When you´ve lived almost an equal number of years in one part of the globe (Asia) as another (Scandinavia), it comes a point in time when you realize – right, I´ve managed to get some oxtails from the nearby farm, super! Now what and how to do with them? And that question is legit because I found myself standing over the kitchen counter, staring at the oxtails unwrapped from their paper package, with at least 3 recipes in mind. Coupled with recipe juggling, I wondered who in the family was going to enjoy which version the most. The go-to recipe in Scandinavia is based on the classic French style, using tomato puree, root vegetables such as carrots, celery and herbs such as thyme, bay leaf, parsley, then topping it off with some port/sherry. You have the Eastern European recipe sans tomato puree but using chopped tomatoes, potatoes, leeks and ground allspice. “I’m bored with my cooking. You come up with something.” was the feedback. When in Scandinavia, that meant, go as Far East as your recipe books take you, and see what inspiration you can find.

I bounced around 2 Asian beef soup recipes, comparing aromas, flavours, what was available in the fridge and kitchen pantry, plus personal mood and weather of the moment. One called for hard spices such as star anise, cinnamon and Chinese 5 spice, and the other had ginger, spring onions and a touch of soya (preserved soy beans actually, but that was nowhere to be found in my kitchen). Figuring that spring was in the air and the general atmosphere was brightening, I decided on the ginger and spring onion version. Oxtail soup, light. With chillies, quite some, because you just can´t take Singapore food carnival out of the girl even after two decades in Scandinavia. I had no rice noodles, so that was swapped for kway chap style flat rice sheets cut into small triangles.

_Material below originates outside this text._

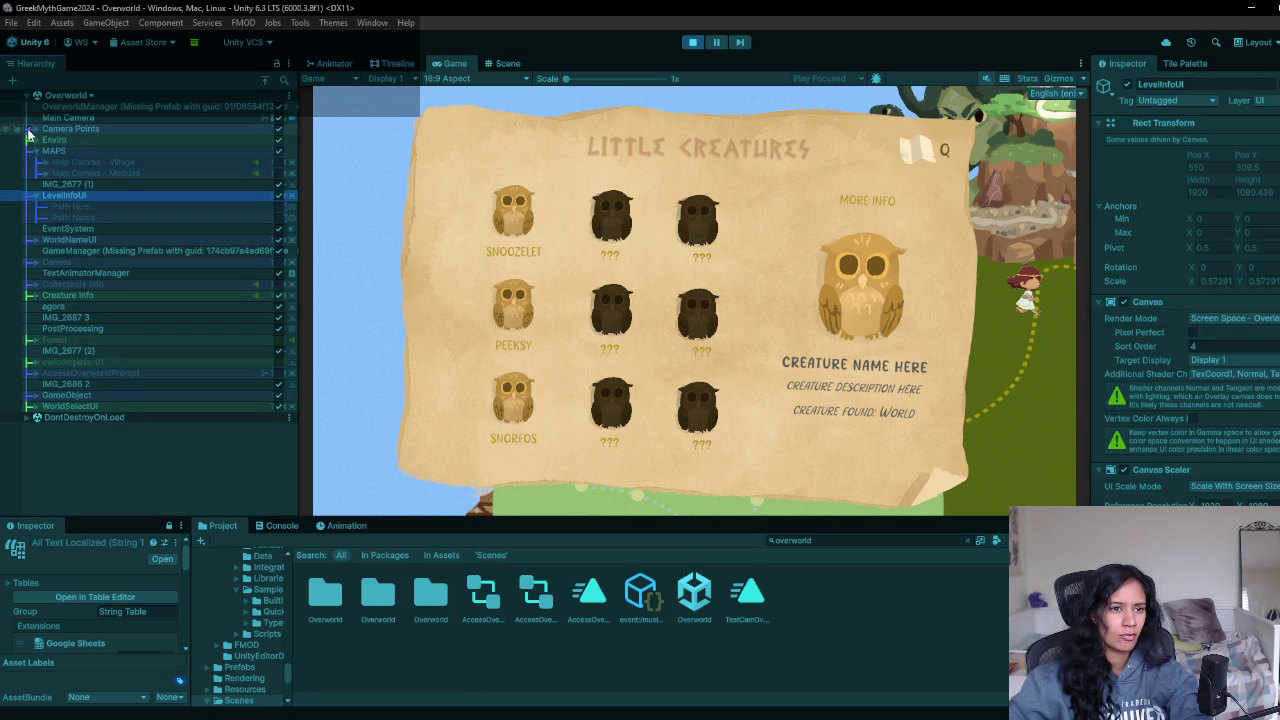
left_click(35, 297)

The oxtail broth was made in a dutch oven. The meat was browned and then the pot filled with water and placed in the oven at 80°C for about 8 hours. The aromas that filled the kitchen brought my mind to when last I had a craving for a bowl of beef noodle soup in Singapore. That was more than 2 decades ago, at Scotts Road. The beef bowl seller had moved and I needed to settle for another meal at the time. But other than that, I had very little craving, if ever, of this particular version oxtail light of boiled with ginger and spring onions, garlic etc. Memories associated with beef noodle soup go back further for me, to when Lagoon at East Coast Park was still arranged in their canopied clusters of winged hawker stalls. It was always crowded and you needed to wait to get a table on a weekday night. There was a stall that sold absolute knock-out beef noodle soup, and that I loved. But the renovations came and the stalls were rearranged, after which I never found my way back to that beef noodle soup at Lagoon. The Singapore scenescape has such continuous ebbs and flows of development that the psychology of change gets ingrained in you. Something new? Alright, let´s run with it and see what happens. Two days into introducing a new food item and “What? You haven´t tried laksa lava toast? Under which HDB block were you hiding?

It´s difficult to create a bland oxtail soup/broth of any sort even if you fail to add salt and pepper to it. Oxtails are so full-bodied in flavour, it´s a forgiving ingredient in that sense. This oxtail soup Asian light was certainly not the ordinary fit into the Scandinavian context of spring with Easter lilies and lilacs coming into bloom, but it was somewhat of a throw-back in time. Of an activity, a place and a time that passed a little too quickly and too soon, and in that, will always be remembered.